# How to keep lines on boundary or inside a region?

This post is related to one of my previous posts. My goal is to keep only the lines that fall on the boundary (2, 8) or inside the region (3, 5), or that intersect with the polygon region (1). Please note that lines such as line 7 should be removed.

The code below works for this purpose and the result is what I want, but I'm concerned about its accuracy. When I check RegionIntersection[polygon, #] with line 4, it returns an empty region, which is what I want, but it doesn't seem logical to me, as the line and the polygon intersect at one point. Upon further investigation, I found that the point (-2,3) is represented as {-1.999996701, 3.000003299} by the line 4, which explains why there is no intersection.

Does anyone know of a method to ensure that there are no errors related to floating-point numbers or other issues?

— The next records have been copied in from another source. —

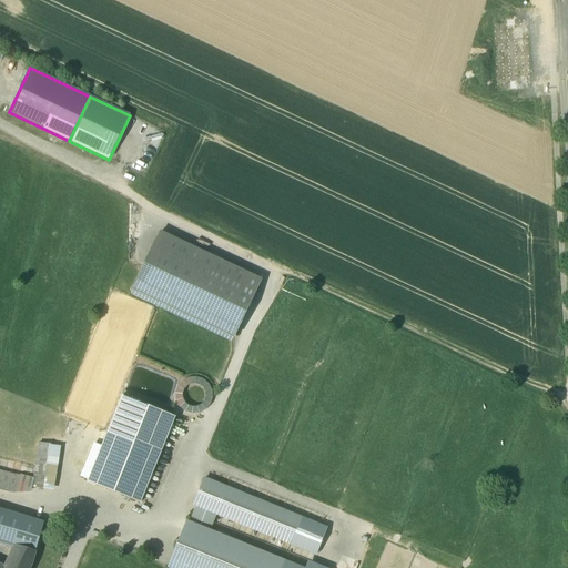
[(261,280),(159,232),(132,291),(233,338),(261,280)]
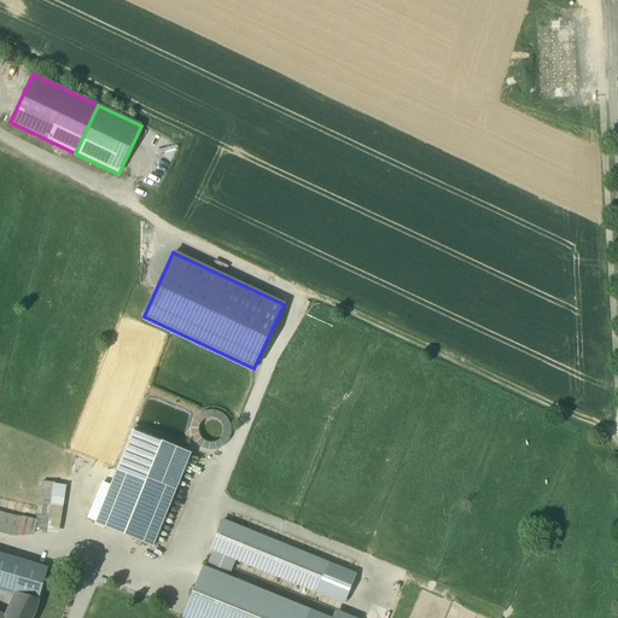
[(190,442),(223,453),(234,418),(200,408),(190,442)]
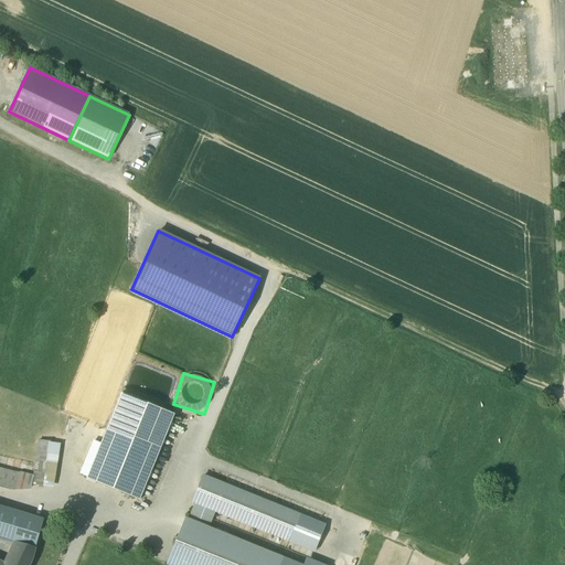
[(174,415),(121,394),(87,479),(139,501),(174,415)]
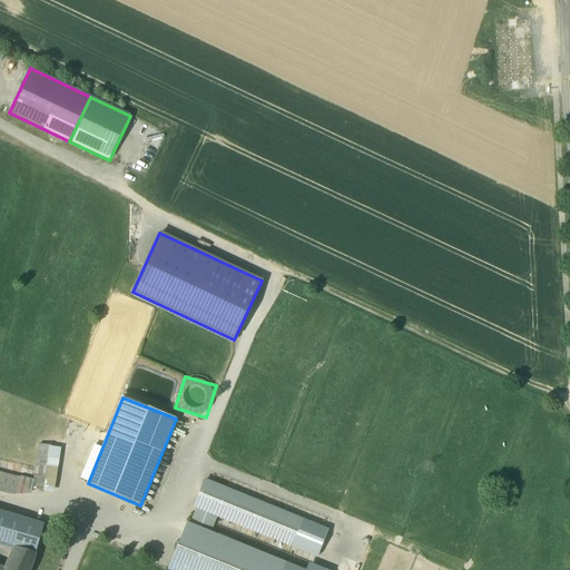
[(62,452),(39,449),(33,492),(56,494),(62,452)]
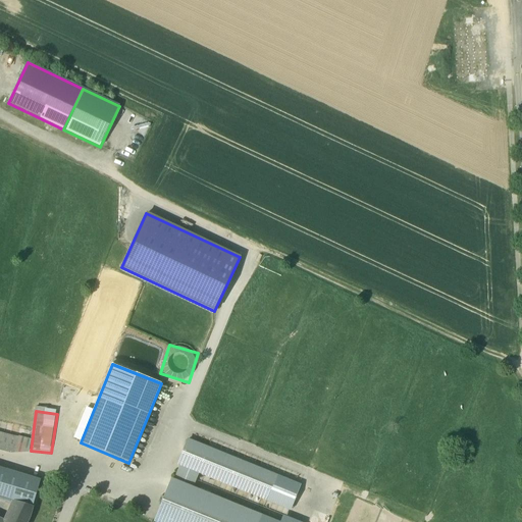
[(0,433),(0,451),(15,455),(19,438),(0,433)]
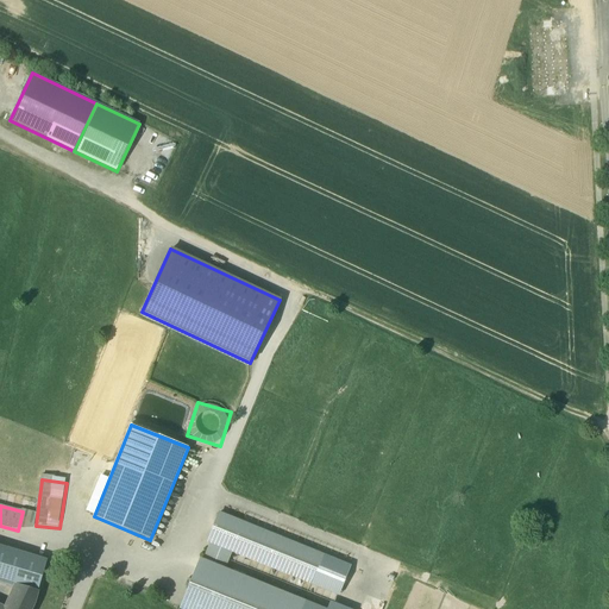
[(324,556),(219,513),(208,541),(212,542),(232,551),(231,551),(312,584),(324,556)]
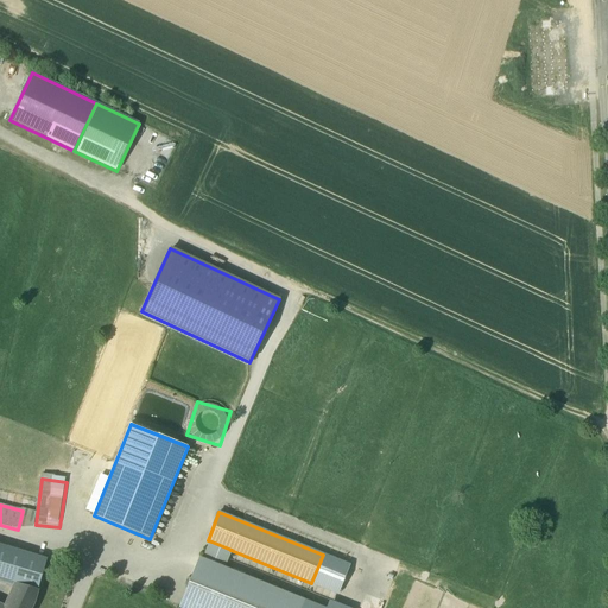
[(232,550),(211,542),(203,561),(223,569),(223,568),(230,550),(232,550)]
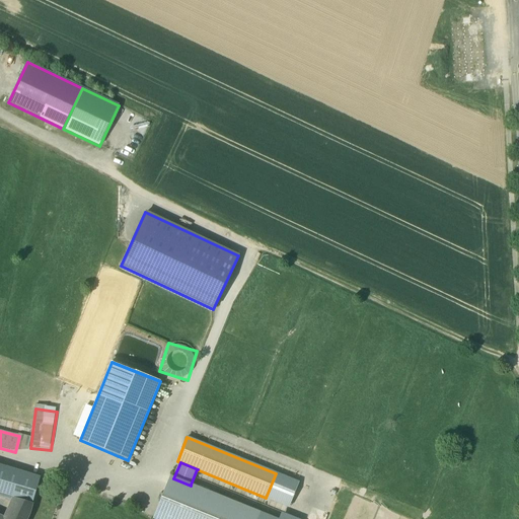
[(40,478),(0,466),(0,495),(15,500),(32,504),(40,478)]
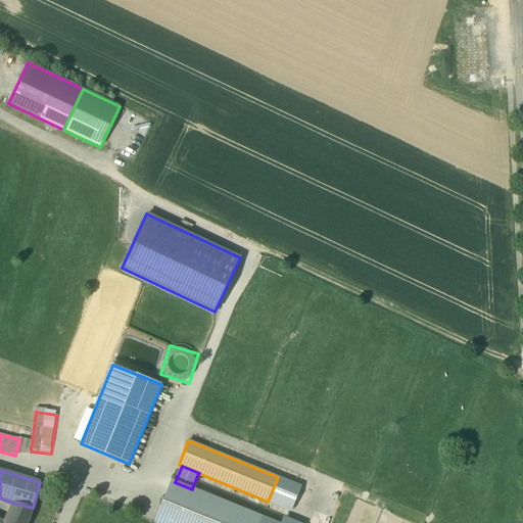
[(278,477),(268,502),(291,511),(301,486),(278,477)]
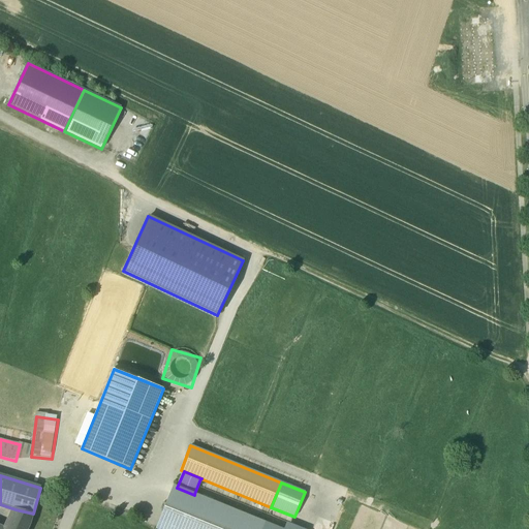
[(174,487),(157,528),(262,528),(266,523),(194,494),(194,495),(177,488),(174,487)]
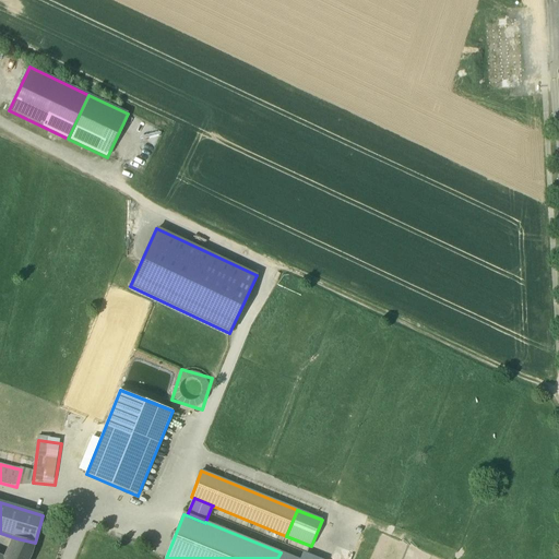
[(7,558),(28,558),(32,554),(35,543),(16,538),(7,558)]
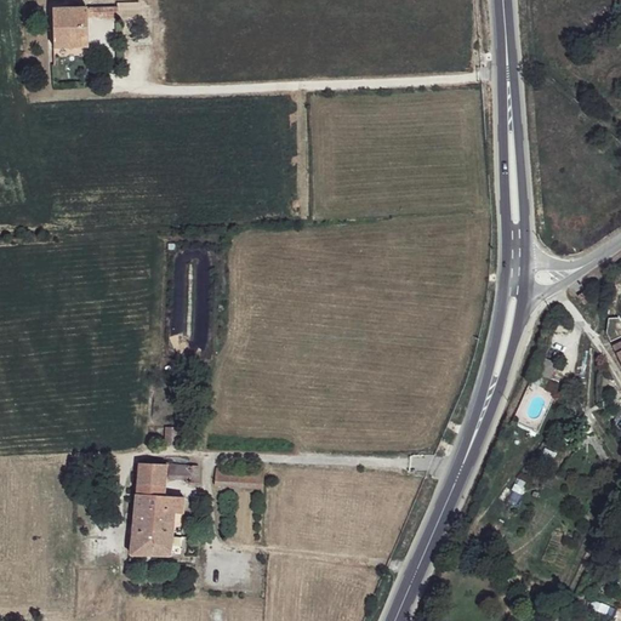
[(117,11),(87,12),(87,20),(103,18),(104,21),(146,18),(144,6),(143,0),(131,0),(117,0),(117,11)]
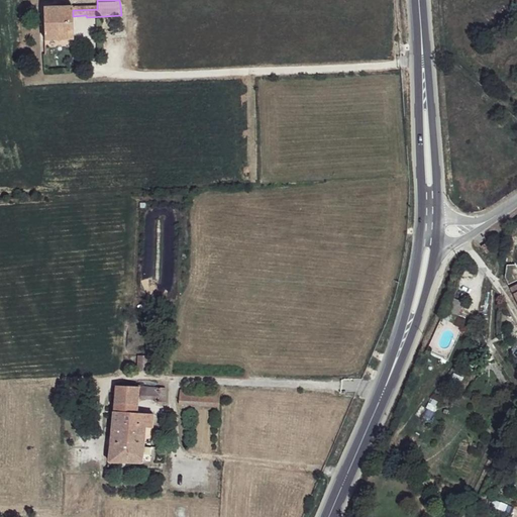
[(73,10),(43,11),(44,41),(74,40),(73,16),(73,10)]
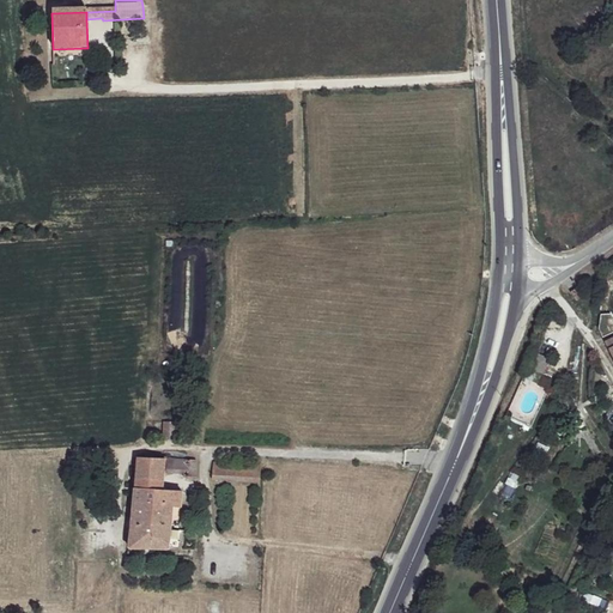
[(569,295),(576,303),(584,297),(578,287),(569,295)]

Also, in my actual case, I have around 4000 functions, so plotting all of them would be slow. points = {{4, 5.}, {5., 5.}, {5., 0.}, {-5., 0.}, {-5.,
5.}, {-2., 5.}, {-2, 1.}, {2, 1.}, {2, 5}, {4, 5.}};
region = ListLinePlot[points, PlotRange -> {Automatic, {0, 8}},
GridLines -> Automatic, PlotStyle -> Directive[Red, Dashed]];
functions = {ConditionalExpression[2 x - 1, x >= 1],
ConditionalExpression[5, -4 <= x <= -1.5],
ConditionalExpression[1 - x, 0 <= x <= 1/2],
ConditionalExpression[5 + x, -2 <= x <= 1],
ConditionalExpression[5 - x, 3 <= x <= 4],
ConditionalExpression[6 + x, -1.5 <= x <= 3],
ConditionalExpression[2, -2 <= x <= 2],
ConditionalExpression[1, -2 <= x <= -1]};
Show[{region,
Plot[functions, {x, -5, 5}, PlotLegends -> "Expressions"]}]

polygon = Polygon@points;
lines = Cases[
Plot[functions, {x, -5, 5}], {_Directive, l__Line} :>
Line[{l}[[All, 1]]], All];
f = RegionIntersection[polygon, #] === EmptyRegion &;
f /@ lines
(* {False, False, False, True, False, True, True, False} *)


I didn't use the cvgmt code in my previous post because I was concerned about its accuracy. DiscretizeRegion only samples some points, which can lead to potential inaccuracies.

• What is your exact definition of overlap? Is it that region intersection should have RegionDimensionof at least 1? Feb 28 at 15:09
• @kirma that is a new concept to me but RegionDimension of dimension 1 seems to be exactly what I meant.
– hana
Feb 28 at 15:13

(* Rationalise points, convert polygon to an implicit region form. *)
polygon = RegionConvert[Polygon@Rationalize@points, "Implicit"];

(* Convert functions to implicit region form with
inexact values rationalised. *)
lines = functions /.
ConditionalExpression[yval_, dom_] :>
ImplicitRegion[Rationalize[y == yval && dom], {x, y}];

(* Find those lines whose intersection with polygon is not empty and
doesn't consist only of detached point(s). *)
RegionDimension[RegionIntersection[polygon, #]] >= 1 & /@ lines

(* {True, True, True, False, True, False, False, True} *)


There are couple of things of relevance on this code:

• Avoid inexact numbers. They will cause even more pain than you have observed with region intersections.
• Apparently there's yet another bug with Polygons when handing regions. Thankfully converting the polygon to implicit form works around it.

EDIT:

If you don't have RegionConvert in your version of Mathematica, you can substitute it in this case with the following:

ClearAll[RegionConvert];

RegionConvert[reg_, "Implicit"] :=
Module[{x},
With[
{vars = Array[x, RegionEmbeddingDimension[reg]]},
ImplicitRegion[
Refine[RegionMember[reg, vars],
Element[Alternatives @@ vars, Reals]],
vars]]]

• That looks nice. I'll check it a bit later as I'm using old version now which does not have RegionConvert.
– hana
Feb 28 at 15:29
• @hana I added a workaround for missing RegionConvert which I tested on v12.2. Feb 28 at 15:43
• Since this appears to be a bug, I was wondering if you know of any possible workarounds?
– hana
Mar 2 at 17:09